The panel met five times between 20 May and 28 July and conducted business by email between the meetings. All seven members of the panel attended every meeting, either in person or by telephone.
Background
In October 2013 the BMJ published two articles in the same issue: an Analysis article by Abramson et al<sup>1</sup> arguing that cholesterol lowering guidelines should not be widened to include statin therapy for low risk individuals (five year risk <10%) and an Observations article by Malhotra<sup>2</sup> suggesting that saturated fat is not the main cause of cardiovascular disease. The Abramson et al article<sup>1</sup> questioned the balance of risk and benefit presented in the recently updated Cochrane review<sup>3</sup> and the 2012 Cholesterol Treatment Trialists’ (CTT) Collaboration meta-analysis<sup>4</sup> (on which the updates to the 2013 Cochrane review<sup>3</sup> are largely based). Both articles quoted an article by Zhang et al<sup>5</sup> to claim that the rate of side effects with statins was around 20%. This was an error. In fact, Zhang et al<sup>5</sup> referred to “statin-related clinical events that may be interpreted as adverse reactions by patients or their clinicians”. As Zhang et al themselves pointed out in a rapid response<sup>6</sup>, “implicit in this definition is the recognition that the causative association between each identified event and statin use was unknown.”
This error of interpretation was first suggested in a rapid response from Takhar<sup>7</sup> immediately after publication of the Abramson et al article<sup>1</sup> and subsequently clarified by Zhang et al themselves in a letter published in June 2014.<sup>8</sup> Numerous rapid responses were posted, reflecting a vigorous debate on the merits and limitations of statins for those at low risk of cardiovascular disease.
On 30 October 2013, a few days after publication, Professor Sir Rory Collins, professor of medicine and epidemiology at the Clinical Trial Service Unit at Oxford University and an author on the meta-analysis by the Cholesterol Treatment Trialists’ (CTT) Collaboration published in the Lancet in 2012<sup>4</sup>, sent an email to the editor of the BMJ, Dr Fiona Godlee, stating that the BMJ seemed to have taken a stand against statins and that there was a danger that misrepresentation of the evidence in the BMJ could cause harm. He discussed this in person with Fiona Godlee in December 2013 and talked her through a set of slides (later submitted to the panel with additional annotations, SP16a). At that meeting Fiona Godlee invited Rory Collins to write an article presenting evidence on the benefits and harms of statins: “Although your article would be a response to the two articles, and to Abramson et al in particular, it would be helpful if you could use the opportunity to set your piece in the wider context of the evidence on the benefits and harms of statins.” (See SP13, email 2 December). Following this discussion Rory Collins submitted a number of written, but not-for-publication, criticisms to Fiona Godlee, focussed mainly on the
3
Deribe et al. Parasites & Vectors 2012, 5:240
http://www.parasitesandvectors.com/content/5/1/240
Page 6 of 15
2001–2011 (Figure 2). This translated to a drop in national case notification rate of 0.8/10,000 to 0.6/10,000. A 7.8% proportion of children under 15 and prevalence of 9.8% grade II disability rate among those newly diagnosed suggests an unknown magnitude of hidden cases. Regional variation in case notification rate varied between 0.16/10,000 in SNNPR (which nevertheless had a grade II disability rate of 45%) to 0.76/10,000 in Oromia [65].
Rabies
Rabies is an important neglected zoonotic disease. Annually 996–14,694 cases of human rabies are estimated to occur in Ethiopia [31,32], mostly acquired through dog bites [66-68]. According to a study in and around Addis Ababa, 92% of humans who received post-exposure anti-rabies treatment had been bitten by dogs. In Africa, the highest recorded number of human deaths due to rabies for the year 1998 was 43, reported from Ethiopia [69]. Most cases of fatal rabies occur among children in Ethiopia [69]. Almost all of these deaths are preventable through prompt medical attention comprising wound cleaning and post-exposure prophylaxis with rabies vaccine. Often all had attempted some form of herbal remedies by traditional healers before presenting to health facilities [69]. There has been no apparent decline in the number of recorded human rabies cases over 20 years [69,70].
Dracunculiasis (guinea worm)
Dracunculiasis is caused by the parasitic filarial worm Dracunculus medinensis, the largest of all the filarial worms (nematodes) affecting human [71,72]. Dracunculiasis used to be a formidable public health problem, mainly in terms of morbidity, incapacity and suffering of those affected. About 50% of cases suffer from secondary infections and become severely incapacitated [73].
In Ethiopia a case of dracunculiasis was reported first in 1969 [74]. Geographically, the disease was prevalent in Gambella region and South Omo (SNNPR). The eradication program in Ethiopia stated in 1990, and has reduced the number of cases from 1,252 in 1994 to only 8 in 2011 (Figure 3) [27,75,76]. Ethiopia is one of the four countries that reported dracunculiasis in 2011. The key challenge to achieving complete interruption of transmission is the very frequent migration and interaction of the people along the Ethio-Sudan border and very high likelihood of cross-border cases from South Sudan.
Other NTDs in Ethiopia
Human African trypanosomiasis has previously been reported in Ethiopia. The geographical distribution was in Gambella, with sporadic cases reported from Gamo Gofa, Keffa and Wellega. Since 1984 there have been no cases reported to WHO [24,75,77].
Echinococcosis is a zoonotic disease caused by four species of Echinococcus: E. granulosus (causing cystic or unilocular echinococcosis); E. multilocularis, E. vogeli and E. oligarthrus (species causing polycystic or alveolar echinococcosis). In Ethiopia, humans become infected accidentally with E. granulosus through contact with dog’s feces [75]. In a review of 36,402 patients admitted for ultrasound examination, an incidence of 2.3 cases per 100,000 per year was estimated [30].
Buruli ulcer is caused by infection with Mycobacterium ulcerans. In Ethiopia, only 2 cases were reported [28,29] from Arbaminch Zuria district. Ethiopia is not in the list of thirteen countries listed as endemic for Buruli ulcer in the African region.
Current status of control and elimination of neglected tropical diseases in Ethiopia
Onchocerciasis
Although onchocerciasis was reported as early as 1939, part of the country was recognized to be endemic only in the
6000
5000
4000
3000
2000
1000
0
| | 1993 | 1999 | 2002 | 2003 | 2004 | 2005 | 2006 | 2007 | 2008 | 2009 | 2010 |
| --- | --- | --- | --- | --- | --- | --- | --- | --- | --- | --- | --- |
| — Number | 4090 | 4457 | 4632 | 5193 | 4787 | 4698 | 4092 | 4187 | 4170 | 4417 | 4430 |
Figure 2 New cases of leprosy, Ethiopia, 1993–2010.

= = =

> _BRIEF_: Provide a verbatim reproduction of all the records.

> _OUTPUT FOR THIS EXERCISE_:
The panel met five times between 20 May and 28 July and conducted business by email between the meetings. All seven members of the panel attended every meeting, either in person or by telephone.
Background
In October 2013 the BMJ published two articles in the same issue: an Analysis article by Abramson et al<sup>1</sup> arguing that cholesterol lowering guidelines should not be widened to include statin therapy for low risk individuals (five year risk <10%) and an Observations article by Malhotra<sup>2</sup> suggesting that saturated fat is not the main cause of cardiovascular disease. The Abramson et al article<sup>1</sup> questioned the balance of risk and benefit presented in the recently updated Cochrane review<sup>3</sup> and the 2012 Cholesterol Treatment Trialists’ (CTT) Collaboration meta-analysis<sup>4</sup> (on which the updates to the 2013 Cochrane review<sup>3</sup> are largely based). Both articles quoted an article by Zhang et al<sup>5</sup> to claim that the rate of side effects with statins was around 20%. This was an error. In fact, Zhang et al<sup>5</sup> referred to “statin-related clinical events that may be interpreted as adverse reactions by patients or their clinicians”. As Zhang et al themselves pointed out in a rapid response<sup>6</sup>, “implicit in this definition is the recognition that the causative association between each identified event and statin use was unknown.”
This error of interpretation was first suggested in a rapid response from Takhar<sup>7</sup> immediately after publication of the Abramson et al article<sup>1</sup> and subsequently clarified by Zhang et al themselves in a letter published in June 2014.<sup>8</sup> Numerous rapid responses were posted, reflecting a vigorous debate on the merits and limitations of statins for those at low risk of cardiovascular disease.
On 30 October 2013, a few days after publication, Professor Sir Rory Collins, professor of medicine and epidemiology at the Clinical Trial Service Unit at Oxford University and an author on the meta-analysis by the Cholesterol Treatment Trialists’ (CTT) Collaboration published in the Lancet in 2012<sup>4</sup>, sent an email to the editor of the BMJ, Dr Fiona Godlee, stating that the BMJ seemed to have taken a stand against statins and that there was a danger that misrepresentation of the evidence in the BMJ could cause harm. He discussed this in person with Fiona Godlee in December 2013 and talked her through a set of slides (later submitted to the panel with additional annotations, SP16a). At that meeting Fiona Godlee invited Rory Collins to write an article presenting evidence on the benefits and harms of statins: “Although your article would be a response to the two articles, and to Abramson et al in particular, it would be helpful if you could use the opportunity to set your piece in the wider context of the evidence on the benefits and harms of statins.” (See SP13, email 2 December). Following this discussion Rory Collins submitted a number of written, but not-for-publication, criticisms to Fiona Godlee, focussed mainly on the
3
Deribe et al. Parasites & Vectors 2012, 5:240
http://www.parasitesandvectors.com/content/5/1/240
Page 6 of 15
2001–2011 (Figure 2). This translated to a drop in national case notification rate of 0.8/10,000 to 0.6/10,000. A 7.8% proportion of children under 15 and prevalence of 9.8% grade II disability rate among those newly diagnosed suggests an unknown magnitude of hidden cases. Regional variation in case notification rate varied between 0.16/10,000 in SNNPR (which nevertheless had a grade II disability rate of 45%) to 0.76/10,000 in Oromia [65].
Rabies
Rabies is an important neglected zoonotic disease. Annually 996–14,694 cases of human rabies are estimated to occur in Ethiopia [31,32], mostly acquired through dog bites [66-68]. According to a study in and around Addis Ababa, 92% of humans who received post-exposure anti-rabies treatment had been bitten by dogs. In Africa, the highest recorded number of human deaths due to rabies for the year 1998 was 43, reported from Ethiopia [69]. Most cases of fatal rabies occur among children in Ethiopia [69]. Almost all of these deaths are preventable through prompt medical attention comprising wound cleaning and post-exposure prophylaxis with rabies vaccine. Often all had attempted some form of herbal remedies by traditional healers before presenting to health facilities [69]. There has been no apparent decline in the number of recorded human rabies cases over 20 years [69,70].
Dracunculiasis (guinea worm)
Dracunculiasis is caused by the parasitic filarial worm Dracunculus medinensis, the largest of all the filarial worms (nematodes) affecting human [71,72]. Dracunculiasis used to be a formidable public health problem, mainly in terms of morbidity, incapacity and suffering of those affected. About 50% of cases suffer from secondary infections and become severely incapacitated [73].
In Ethiopia a case of dracunculiasis was reported first in 1969 [74]. Geographically, the disease was prevalent in Gambella region and South Omo (SNNPR). The eradication program in Ethiopia stated in 1990, and has reduced the number of cases from 1,252 in 1994 to only 8 in 2011 (Figure 3) [27,75,76]. Ethiopia is one of the four countries that reported dracunculiasis in 2011. The key challenge to achieving complete interruption of transmission is the very frequent migration and interaction of the people along the Ethio-Sudan border and very high likelihood of cross-border cases from South Sudan.
Other NTDs in Ethiopia
Human African trypanosomiasis has previously been reported in Ethiopia. The geographical distribution was in Gambella, with sporadic cases reported from Gamo Gofa, Keffa and Wellega. Since 1984 there have been no cases reported to WHO [24,75,77].
Echinococcosis is a zoonotic disease caused by four species of Echinococcus: E. granulosus (causing cystic or unilocular echinococcosis); E. multilocularis, E. vogeli and E. oligarthrus (species causing polycystic or alveolar echinococcosis). In Ethiopia, humans become infected accidentally with E. granulosus through contact with dog’s feces [75]. In a review of 36,402 patients admitted for ultrasound examination, an incidence of 2.3 cases per 100,000 per year was estimated [30].
Buruli ulcer is caused by infection with Mycobacterium ulcerans. In Ethiopia, only 2 cases were reported [28,29] from Arbaminch Zuria district. Ethiopia is not in the list of thirteen countries listed as endemic for Buruli ulcer in the African region.
Current status of control and elimination of neglected tropical diseases in Ethiopia
Onchocerciasis
Although onchocerciasis was reported as early as 1939, part of the country was recognized to be endemic only in the
6000
5000
4000
3000
2000
1000
0
| | 1993 | 1999 | 2002 | 2003 | 2004 | 2005 | 2006 | 2007 | 2008 | 2009 | 2010 |
| --- | --- | --- | --- | --- | --- | --- | --- | --- | --- | --- | --- |
| — Number | 4090 | 4457 | 4632 | 5193 | 4787 | 4698 | 4092 | 4187 | 4170 | 4417 | 4430 |
Figure 2 New cases of leprosy, Ethiopia, 1993–2010.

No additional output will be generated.